*DIRECTIONS:* Retype each of the records below exactly, leaving the pictures out.
*** Opening INPUT FOR THIS TASK ***
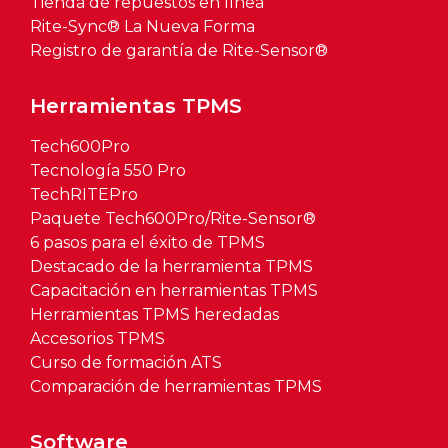
Tienda de repuestos en línea
Rite-Sync® La Nueva Forma
Registro de garantía de Rite-Sensor®
Herramientas TPMS
Tech600Pro
Tecnología 550 Pro
TechRITEPro
Paquete Tech600Pro/Rite-Sensor®
6 pasos para el éxito de TPMS
Destacado de la herramienta TPMS
Capacitación en herramientas TPMS
Herramientas TPMS heredadas
Accesorios TPMS
Curso de formación ATS
Comparación de herramientas TPMS
Software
*** Closing INPUT FOR THIS TASK ***
*WRITTEN ANSWER:*
Tienda de repuestos en línea
Rite-Sync® La Nueva Forma
Registro de garantía de Rite-Sensor®
Herramientas TPMS
Tech600Pro
Tecnología 550 Pro
TechRITEPro
Paquete Tech600Pro/Rite-Sensor®
6 pasos para el éxito de TPMS
Destacado de la herramienta TPMS
Capacitación en herramientas TPMS
Herramientas TPMS heredadas
Accesorios TPMS
Curso de formación ATS
Comparación de herramientas TPMS
Software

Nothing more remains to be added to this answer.